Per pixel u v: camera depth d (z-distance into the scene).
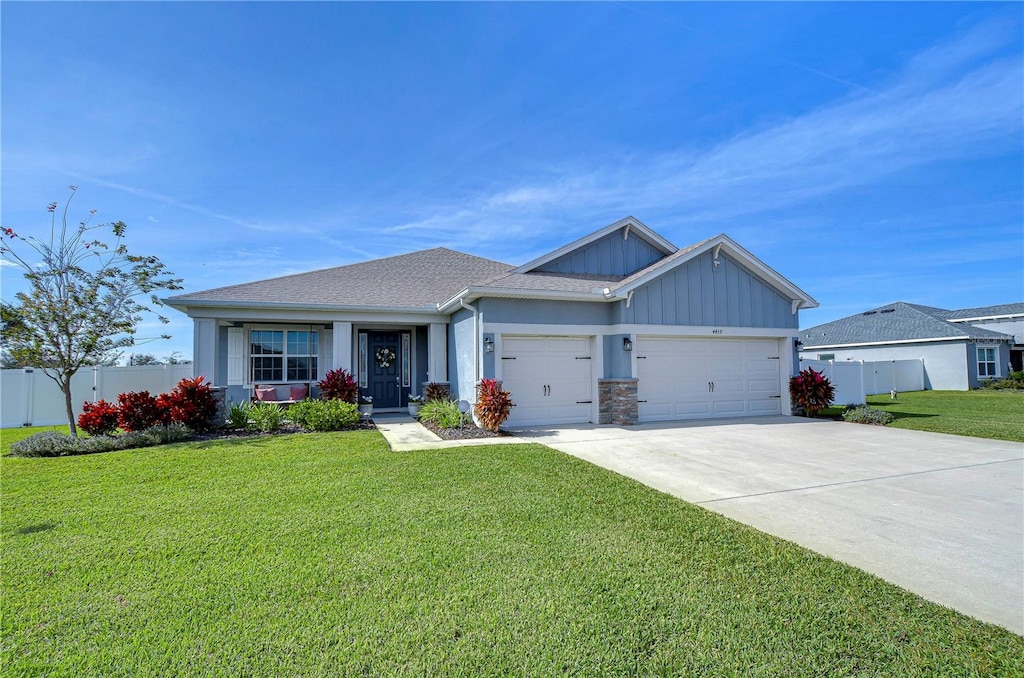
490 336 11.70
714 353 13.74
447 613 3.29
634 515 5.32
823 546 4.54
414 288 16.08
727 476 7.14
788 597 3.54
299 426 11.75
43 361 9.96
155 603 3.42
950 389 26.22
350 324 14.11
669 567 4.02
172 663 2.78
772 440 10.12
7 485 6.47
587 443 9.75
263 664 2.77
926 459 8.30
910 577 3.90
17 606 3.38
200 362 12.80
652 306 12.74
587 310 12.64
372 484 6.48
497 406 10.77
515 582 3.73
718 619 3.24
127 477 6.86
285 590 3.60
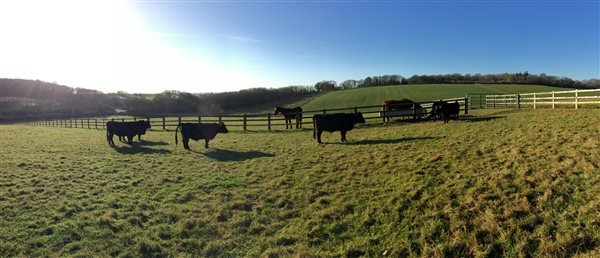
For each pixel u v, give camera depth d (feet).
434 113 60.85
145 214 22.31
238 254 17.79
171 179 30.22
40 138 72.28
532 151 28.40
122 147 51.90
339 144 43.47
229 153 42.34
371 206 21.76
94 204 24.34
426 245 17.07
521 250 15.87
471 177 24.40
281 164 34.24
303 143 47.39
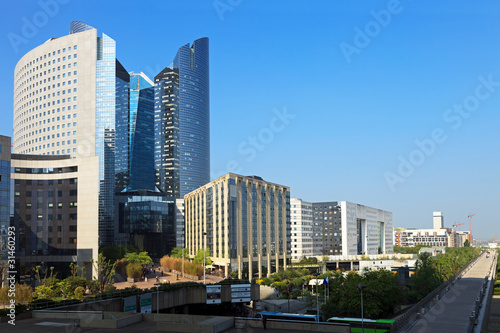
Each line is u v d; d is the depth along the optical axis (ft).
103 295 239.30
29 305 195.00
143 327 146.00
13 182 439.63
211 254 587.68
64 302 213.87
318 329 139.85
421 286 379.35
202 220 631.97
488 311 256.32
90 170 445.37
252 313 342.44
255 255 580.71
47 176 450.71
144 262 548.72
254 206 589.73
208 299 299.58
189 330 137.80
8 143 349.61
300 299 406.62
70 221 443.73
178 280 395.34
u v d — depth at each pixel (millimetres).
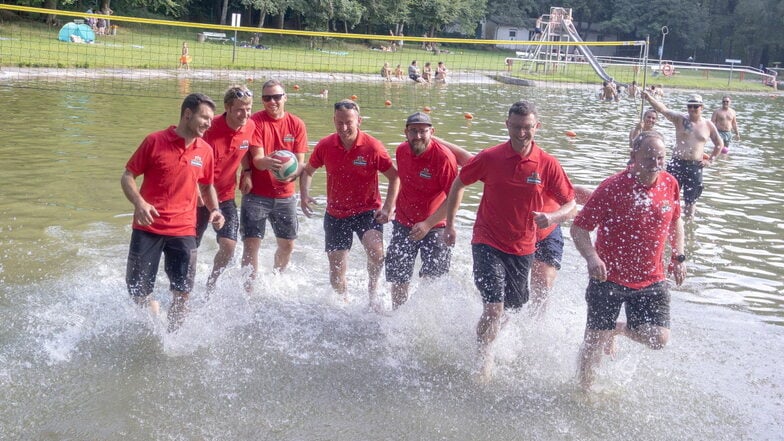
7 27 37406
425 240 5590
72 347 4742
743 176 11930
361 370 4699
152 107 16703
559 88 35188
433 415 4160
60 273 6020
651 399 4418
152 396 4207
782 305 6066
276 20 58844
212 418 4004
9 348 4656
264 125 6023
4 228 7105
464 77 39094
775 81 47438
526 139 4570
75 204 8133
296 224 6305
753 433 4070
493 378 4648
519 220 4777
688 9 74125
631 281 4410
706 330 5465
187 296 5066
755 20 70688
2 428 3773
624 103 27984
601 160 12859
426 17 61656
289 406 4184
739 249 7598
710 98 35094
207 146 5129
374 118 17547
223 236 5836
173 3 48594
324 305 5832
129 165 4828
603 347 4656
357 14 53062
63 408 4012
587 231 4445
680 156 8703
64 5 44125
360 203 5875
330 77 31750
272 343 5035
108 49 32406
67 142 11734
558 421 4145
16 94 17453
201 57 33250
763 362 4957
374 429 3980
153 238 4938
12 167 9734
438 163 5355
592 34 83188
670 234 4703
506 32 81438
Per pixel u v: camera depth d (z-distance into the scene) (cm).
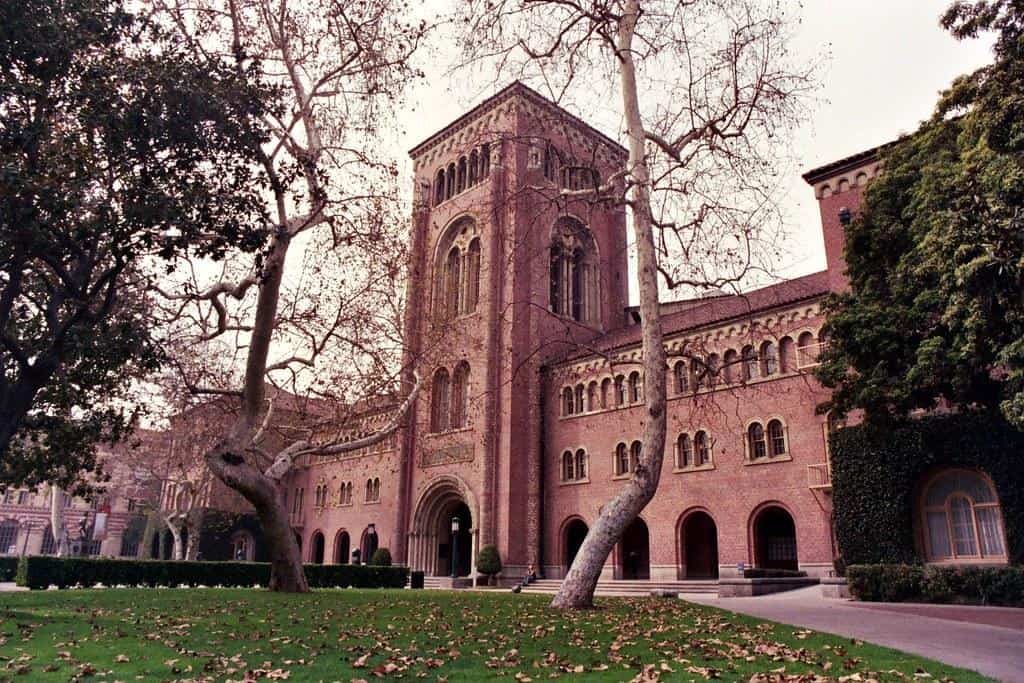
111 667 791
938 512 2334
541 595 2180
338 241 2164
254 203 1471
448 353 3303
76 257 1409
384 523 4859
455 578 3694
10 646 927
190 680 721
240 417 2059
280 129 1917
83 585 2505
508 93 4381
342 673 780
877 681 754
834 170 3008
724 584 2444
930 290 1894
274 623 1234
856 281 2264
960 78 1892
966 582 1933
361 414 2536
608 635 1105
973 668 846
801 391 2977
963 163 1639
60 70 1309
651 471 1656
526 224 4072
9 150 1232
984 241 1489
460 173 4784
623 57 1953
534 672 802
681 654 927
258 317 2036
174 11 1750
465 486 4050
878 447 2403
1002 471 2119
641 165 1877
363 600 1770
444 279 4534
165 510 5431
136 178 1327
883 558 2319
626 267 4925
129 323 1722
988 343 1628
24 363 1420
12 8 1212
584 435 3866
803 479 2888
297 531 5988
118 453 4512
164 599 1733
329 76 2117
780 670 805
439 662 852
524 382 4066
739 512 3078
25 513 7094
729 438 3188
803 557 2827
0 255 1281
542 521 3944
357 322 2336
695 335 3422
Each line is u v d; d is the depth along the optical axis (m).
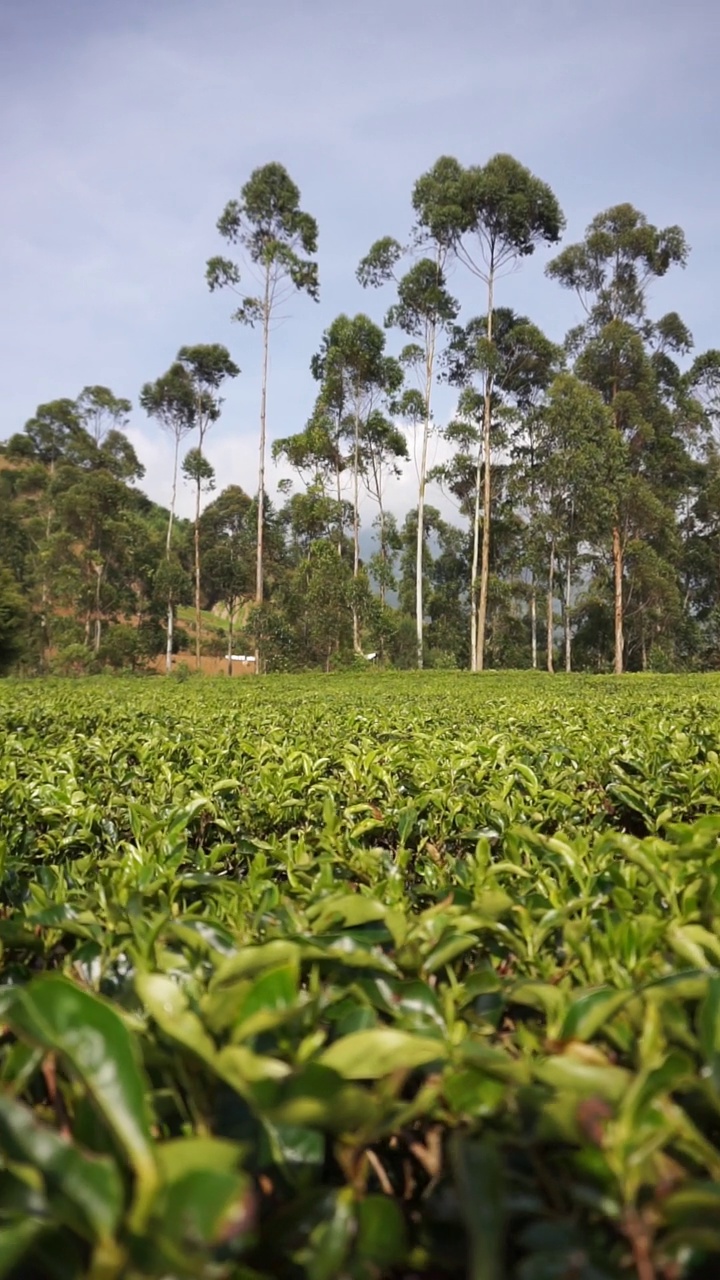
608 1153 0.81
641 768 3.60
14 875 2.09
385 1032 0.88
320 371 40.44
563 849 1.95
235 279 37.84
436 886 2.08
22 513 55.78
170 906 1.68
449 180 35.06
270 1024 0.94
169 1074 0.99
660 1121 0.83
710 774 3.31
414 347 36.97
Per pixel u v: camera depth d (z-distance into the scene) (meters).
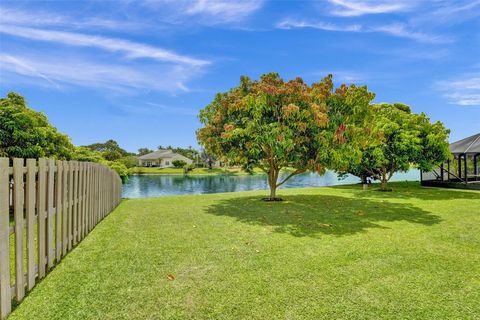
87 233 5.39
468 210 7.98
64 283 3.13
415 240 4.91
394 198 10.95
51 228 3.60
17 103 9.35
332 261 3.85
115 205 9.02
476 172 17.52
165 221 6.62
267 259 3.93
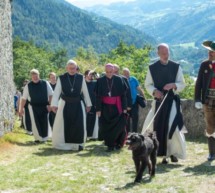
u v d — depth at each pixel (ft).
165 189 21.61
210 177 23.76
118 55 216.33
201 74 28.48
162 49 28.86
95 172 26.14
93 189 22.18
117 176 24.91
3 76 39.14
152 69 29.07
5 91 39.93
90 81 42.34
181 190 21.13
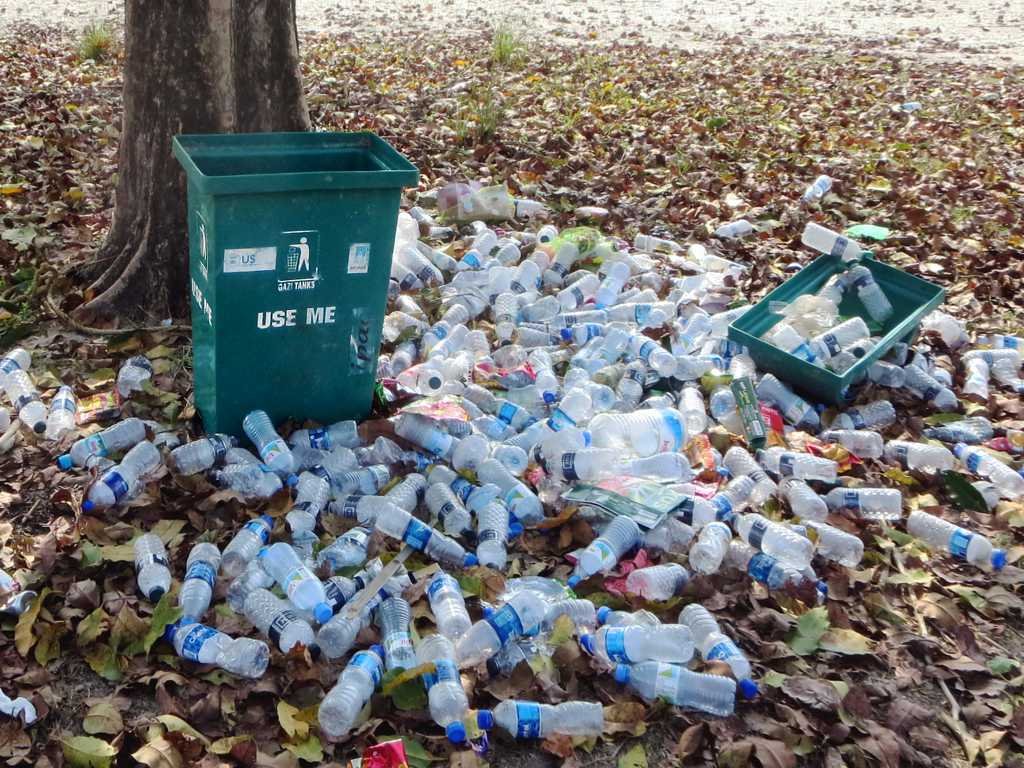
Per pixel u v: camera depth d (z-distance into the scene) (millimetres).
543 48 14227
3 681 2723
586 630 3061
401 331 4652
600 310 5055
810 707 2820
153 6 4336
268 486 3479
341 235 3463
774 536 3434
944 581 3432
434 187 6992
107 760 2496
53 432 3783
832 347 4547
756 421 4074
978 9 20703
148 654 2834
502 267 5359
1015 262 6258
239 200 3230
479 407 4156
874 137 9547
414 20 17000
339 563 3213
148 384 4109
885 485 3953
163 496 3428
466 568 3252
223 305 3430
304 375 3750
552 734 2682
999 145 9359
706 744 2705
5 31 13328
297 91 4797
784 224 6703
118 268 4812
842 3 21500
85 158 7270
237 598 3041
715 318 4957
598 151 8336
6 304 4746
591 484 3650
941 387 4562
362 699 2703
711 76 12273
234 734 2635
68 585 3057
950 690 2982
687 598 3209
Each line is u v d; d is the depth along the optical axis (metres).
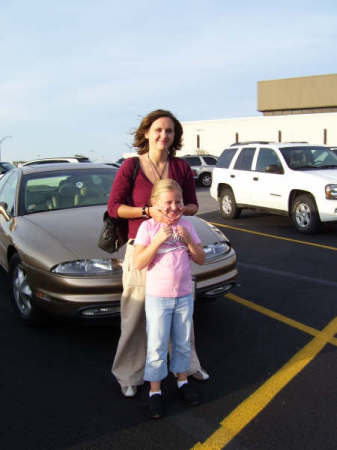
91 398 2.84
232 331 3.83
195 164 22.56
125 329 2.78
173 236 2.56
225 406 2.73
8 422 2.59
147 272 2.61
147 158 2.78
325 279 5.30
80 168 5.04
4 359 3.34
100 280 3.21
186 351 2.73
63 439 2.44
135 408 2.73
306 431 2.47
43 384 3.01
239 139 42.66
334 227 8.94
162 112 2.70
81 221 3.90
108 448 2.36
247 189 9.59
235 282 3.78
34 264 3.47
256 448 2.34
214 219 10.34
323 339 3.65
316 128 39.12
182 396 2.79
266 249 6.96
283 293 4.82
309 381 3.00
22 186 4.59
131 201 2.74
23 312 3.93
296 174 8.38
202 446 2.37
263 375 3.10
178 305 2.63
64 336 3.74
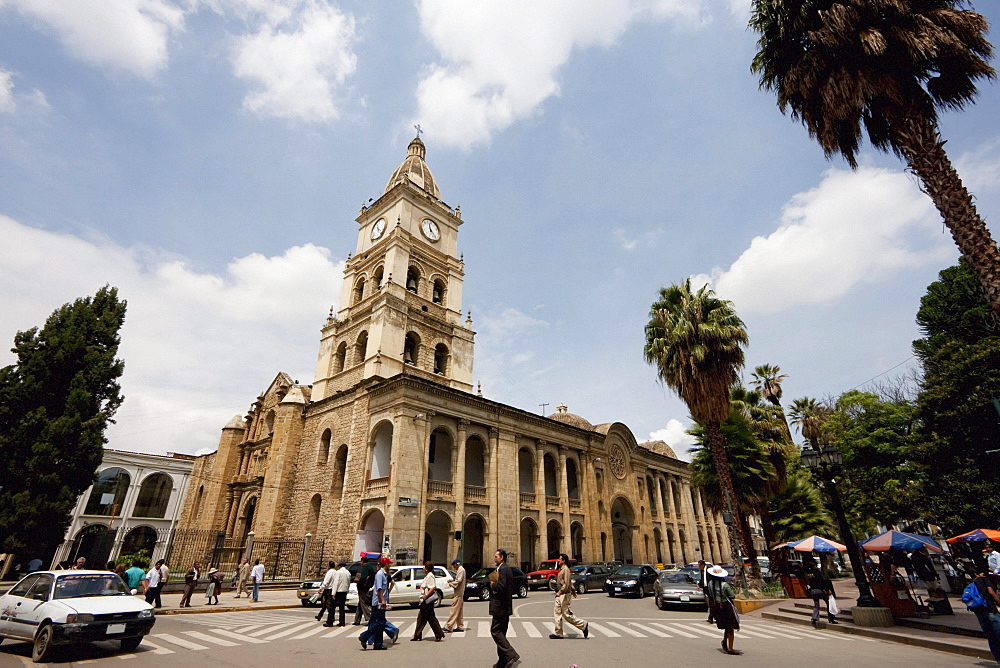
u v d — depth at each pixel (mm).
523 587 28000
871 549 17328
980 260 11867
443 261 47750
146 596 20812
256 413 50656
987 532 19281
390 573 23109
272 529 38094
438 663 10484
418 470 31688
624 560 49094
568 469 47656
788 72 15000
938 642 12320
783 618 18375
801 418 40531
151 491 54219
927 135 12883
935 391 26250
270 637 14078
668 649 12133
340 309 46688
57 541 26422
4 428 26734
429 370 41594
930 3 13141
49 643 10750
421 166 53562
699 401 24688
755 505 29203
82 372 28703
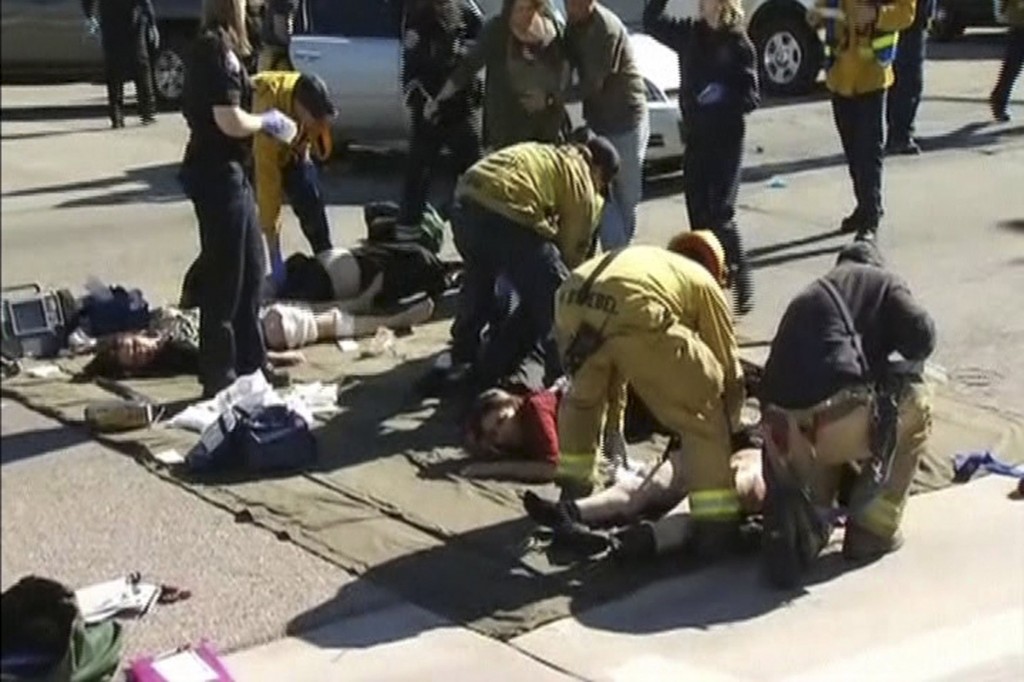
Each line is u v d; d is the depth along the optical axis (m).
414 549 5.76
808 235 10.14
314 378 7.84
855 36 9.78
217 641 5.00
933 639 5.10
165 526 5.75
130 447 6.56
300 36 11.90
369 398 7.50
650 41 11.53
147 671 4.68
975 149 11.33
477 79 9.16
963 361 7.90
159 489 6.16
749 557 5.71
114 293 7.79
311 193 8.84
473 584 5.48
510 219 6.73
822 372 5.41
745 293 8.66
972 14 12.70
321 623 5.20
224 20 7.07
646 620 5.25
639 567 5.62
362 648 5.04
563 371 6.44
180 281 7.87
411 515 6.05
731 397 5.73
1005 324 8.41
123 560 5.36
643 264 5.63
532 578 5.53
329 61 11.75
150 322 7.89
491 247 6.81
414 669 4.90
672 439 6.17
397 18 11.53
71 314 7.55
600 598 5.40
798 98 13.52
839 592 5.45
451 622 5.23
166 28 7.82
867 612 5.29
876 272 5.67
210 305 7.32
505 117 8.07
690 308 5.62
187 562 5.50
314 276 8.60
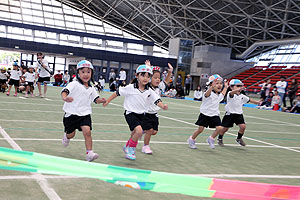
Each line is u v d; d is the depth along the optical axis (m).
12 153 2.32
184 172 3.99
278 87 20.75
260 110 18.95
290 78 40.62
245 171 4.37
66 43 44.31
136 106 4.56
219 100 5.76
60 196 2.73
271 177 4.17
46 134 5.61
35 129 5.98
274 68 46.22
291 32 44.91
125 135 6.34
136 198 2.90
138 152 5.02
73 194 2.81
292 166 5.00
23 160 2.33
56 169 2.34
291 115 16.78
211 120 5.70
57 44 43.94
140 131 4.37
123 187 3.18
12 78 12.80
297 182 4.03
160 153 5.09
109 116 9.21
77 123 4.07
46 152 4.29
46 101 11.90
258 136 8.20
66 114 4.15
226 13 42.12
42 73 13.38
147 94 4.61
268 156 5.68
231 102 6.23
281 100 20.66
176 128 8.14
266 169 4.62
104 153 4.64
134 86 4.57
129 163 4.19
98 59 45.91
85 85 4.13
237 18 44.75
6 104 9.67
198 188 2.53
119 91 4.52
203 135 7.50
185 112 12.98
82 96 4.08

────

#### Work to complete:
Copy out every line of the data that includes "scene".

#### Exercise response:
Per pixel u v: camera depth d (z-distance into the scene).
Per pixel u v: camera depth d (z-distance into the scene) (cm).
Per pixel u v: camera depth d (z-distance into the scene) (meters).
Per pixel u v: camera depth d (z-distance into the scene) (millimetres).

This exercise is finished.